Question. – But [in order to answer Subhūti’s question precisely], the Buddha should have spoken here about the Greater Vehicle (mahāyānasaṃprasthāna); why then does he speak about setting out for the grounds (bhūmisaṃprasthāna)?

Answer. – The Greater Vehicle is the grounds; [thus, to speak about the grounds is to speak about the Greater Vehicle]. The grounds are ten in number; to go from the first to the tenth is to ‘start out’ (saṃprasthāna). Thus a man riding on a horse (aśva) who wants to ride on an elephant (hastin), abandons the horse and gets up on the elephant; and to ride on a dragon (nāga), he abandons the elephant and mounts the dragon.

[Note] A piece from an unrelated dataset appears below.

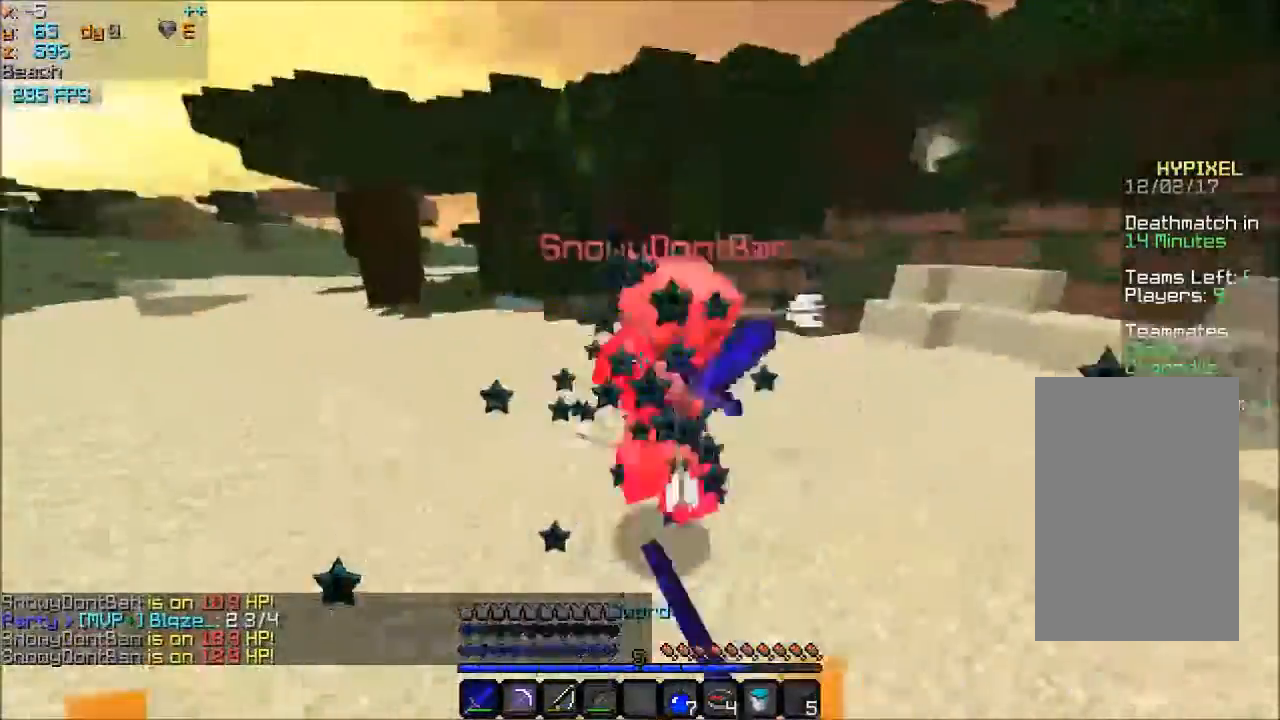
{"keys": ["w"], "mouse": ["left"], "events": [[34, "a", "up"], [34, "mouse_left", "down"], [67, "mouse_left", "up"], [167, "mouse_left", "down"], [234, "mouse_left", "up"], [267, "mouse_left", "down"], [334, "mouse_left", "up"], [468, "mouse_left", "down"]]}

Question. – What are the ten grounds?

Answer. – There are two kinds of grounds: i) the grounds belonging to the bodhisattva (bodhisattvabhūmi) alone, ii) the shared grounds (sādhāraṇabhūmi).[2]

The shared grounds go from the ground of d ry seeing (śuṣkavidarśanābhūmi) to the ground of the Buddhas (buddhabhūmi).

The grounds belonging to the bodhisattva alone are:

  1. the joyous ground (pramuditā bhūmi),
  2. the stainless ground (vimalā bhūmi),
  3. the shining ground (prabhākarī bhūmi),
  4. the ground of fiery wisdom (arciṣmati bhūmi),
  5. the ground difficult to conquer (sudurjayā bhūmi),
  6. the ground of presence (abhimukhī bhūmi),
  7. the far-gone ground (dūraṃgamā bhūmi),
  8. the unshakeable ground (acalā bhūmi),
  9. the ground of good wisdom (sādhumatī bhūmi)
  10. the ground of the cloud of the Dharma (dharmameghā bhūmi).

For the characteristics of these grounds, see the full explanation in the Che-ti king (Daśabhūmika sūtra).

Notes on the characteristics of the Mahāyāna:

According to the Pañcaviṃśati (p. 194–225), the many characteristics of the Mahāyāna are classified in the following way:

1. the six pāramitās (p. 194–195).

2. the twenty śūnyatās (p. 195–198).

3. the one hundred ands twelve samādhis (p. 198–203).

4. the twenty-one groups of practices (p. 203–212): 1) four smṛtyupasthānas, 2) four samyakprahānas, 3) four ṛddhipādas, 4) five indriyas, 5) five balas, 6) seven bodhyaṅgas, 7) aṣṭāṅgamārga, 8) three samādhis, 9) eleven jñānas, 10) three indriyas, 11) three samādhis, 12) ten anusmṛtis, 13) four dhyānas, 14) four apramāṇas, 15) four samāpattis, 16) eight vimokṣas, 17) nine anupūrvavihāras, 18) ten tathāgatabalas, 19) four vaiśāradyas, 20) four pratisaṃvids, 21) eighteen āveṇika buddhadharmas.

5. the forty-three dhāraṇimukhas (p. 212–214).

6. the ten bhūmis (p. 214–225).

Footnotes and references:


Bhūmis 8 to 10.


See the preliminary note to this chapter.